═════ AVAILABLE DATA ═════

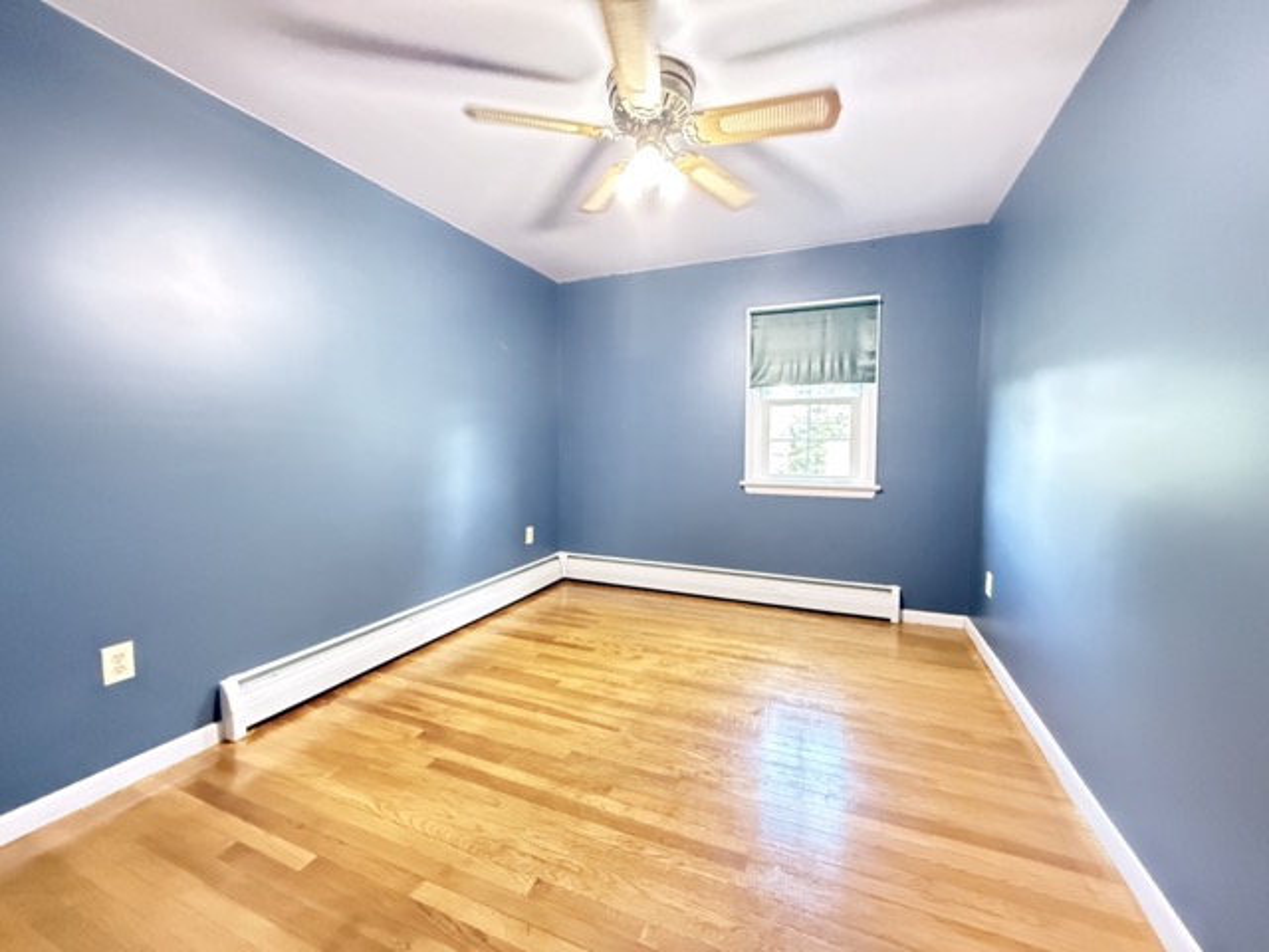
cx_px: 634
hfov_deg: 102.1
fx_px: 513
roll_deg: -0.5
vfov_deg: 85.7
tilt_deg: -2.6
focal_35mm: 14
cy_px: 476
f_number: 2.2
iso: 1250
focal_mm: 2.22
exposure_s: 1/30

═════

_EXERCISE PROMPT_
Would you return the whole listing above exactly as written, skipping any image?

_RESPONSE TO THE TASK_
cx_px: 634
hfov_deg: 102.1
fx_px: 513
roll_deg: -0.5
vfov_deg: 85.7
tilt_deg: -2.6
focal_35mm: 14
cy_px: 476
f_number: 2.2
iso: 1250
focal_mm: 2.22
exposure_s: 1/30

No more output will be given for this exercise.